Cronaca
Napoli in shock: Vincenzo Schiavone del Pineta Grande condannato a 4 anni e mezzo
La giustizia ha finalmente fatto il suo corso, ma il dolore resta palpabile a Gricignano d’Aversa. La condanna di Vincenzo Schiavone, imprenditore noto per il suo ruolo al Pineta Grande Hospital, segna un punto cruciale in una vicenda che ha scosso l’opinione pubblica. “È una sentenza che porta un po’ di giustizia, ma il dolore per la perdita di Francesca non svanirà mai”, ha dichiarato uno dei familiari, visibilmente emozionato.
La giovane Francesca Oliva, solo 29 anni, è morta nel maggio del 2014 a causa di una violenta setticemia.
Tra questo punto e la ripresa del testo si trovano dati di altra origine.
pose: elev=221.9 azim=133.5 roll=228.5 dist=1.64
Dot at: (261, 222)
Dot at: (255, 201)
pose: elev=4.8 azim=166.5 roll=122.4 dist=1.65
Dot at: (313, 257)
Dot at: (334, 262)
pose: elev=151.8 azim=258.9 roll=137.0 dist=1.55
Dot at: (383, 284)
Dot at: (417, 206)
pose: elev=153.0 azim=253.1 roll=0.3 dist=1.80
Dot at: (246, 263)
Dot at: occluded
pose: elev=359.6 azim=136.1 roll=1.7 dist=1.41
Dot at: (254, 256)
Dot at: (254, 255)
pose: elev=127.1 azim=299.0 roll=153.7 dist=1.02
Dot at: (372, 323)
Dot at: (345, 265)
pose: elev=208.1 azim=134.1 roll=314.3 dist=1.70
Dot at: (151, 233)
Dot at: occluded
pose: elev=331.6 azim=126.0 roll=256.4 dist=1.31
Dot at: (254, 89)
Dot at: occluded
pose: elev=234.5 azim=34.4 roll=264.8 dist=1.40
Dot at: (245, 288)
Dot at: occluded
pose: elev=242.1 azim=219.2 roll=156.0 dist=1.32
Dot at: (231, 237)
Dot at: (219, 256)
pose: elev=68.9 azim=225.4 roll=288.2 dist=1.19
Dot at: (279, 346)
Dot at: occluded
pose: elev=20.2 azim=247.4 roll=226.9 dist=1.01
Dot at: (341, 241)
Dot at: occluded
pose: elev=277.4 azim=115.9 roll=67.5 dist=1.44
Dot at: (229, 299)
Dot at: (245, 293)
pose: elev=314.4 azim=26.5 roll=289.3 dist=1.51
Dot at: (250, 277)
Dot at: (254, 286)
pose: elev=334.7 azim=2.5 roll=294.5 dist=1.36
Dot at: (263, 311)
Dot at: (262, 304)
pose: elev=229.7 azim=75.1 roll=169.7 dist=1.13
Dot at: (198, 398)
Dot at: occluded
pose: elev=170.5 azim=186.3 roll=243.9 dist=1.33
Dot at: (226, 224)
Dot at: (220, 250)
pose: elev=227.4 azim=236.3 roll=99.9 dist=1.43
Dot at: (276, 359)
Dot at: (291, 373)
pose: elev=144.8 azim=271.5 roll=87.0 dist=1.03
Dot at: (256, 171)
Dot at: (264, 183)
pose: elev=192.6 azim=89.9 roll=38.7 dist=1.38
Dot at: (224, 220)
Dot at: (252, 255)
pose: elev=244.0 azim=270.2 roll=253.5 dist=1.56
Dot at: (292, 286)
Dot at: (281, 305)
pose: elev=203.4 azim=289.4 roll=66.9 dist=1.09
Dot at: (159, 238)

Il suo parto, che avrebbe dovuto essere un momento di gioia, si è trasformato in una tragedia straziante: tre gemelli, di cui due non sono sopravvissuti. Una ferita che segna ancora oggi la comunità di Gricignano, dove la memoria di Francesca vive tra gli sguardi dei suoi cari.
La condanna di quattro anni e mezzo per Schiavone e le pene di tre anni e quattro mesi inflitte ai medici Giuseppe Delle Donne e Gabriele Vallefuoco sono il risultato di un’inchiesta che ha svelato un terribile piano di coperture e falsificazioni. I registri medici, manipolati nel tentativo di nascondere le responsabilità, hanno sollevato un’onda di indignazione. “Non ci sono scuse per simili comportamenti”, ha affermato un ufficiale delle forze dell’ordine coinvolto nelle indagini.
La scoperta delle alterazioni nella cartella clinica di Francesca è emersa grazie a una denuncia formale della madre, coraggiosa nel portare alla luce una verità scomoda. L’inserimento di un antibiotico mai somministrato e la cancellazione dei segni di malessere preesistenti hanno evidenziato un tentativo disperato di mascherare la verità. Un’azione che ha sollevato interrogativi inquietanti su come tale malasanità possa verificarsi in strutture che dovrebbero proteggere la vita.
E mentre il tribunale di Santa Maria Capua Vetere ha respinto le accuse di omicidio colposo nei confronti dei medici nel processo principale, la figura del ginecologo di fiducia, deceduto nel 2017, rimane un fantasma in questa storia: un medico mai chiamato a rispondere per la sua parte nella tragedia. La complessità di questo caso continua a far discutere, con voci che si alzano per chiedere maggiore responsabilità nel settore sanitario.
Un tema di fondo riecheggia tra i vicoli di Napoli: come è possibile che la vita di una giovane donna possa essere segnata da tale negligenza? E quali misure saranno adottate per garantire che simili episodi non si ripetano? La condanna offre un barlume di speranza, ma le domande restano, come ombre che affollano la mente di chi cerca giustizia.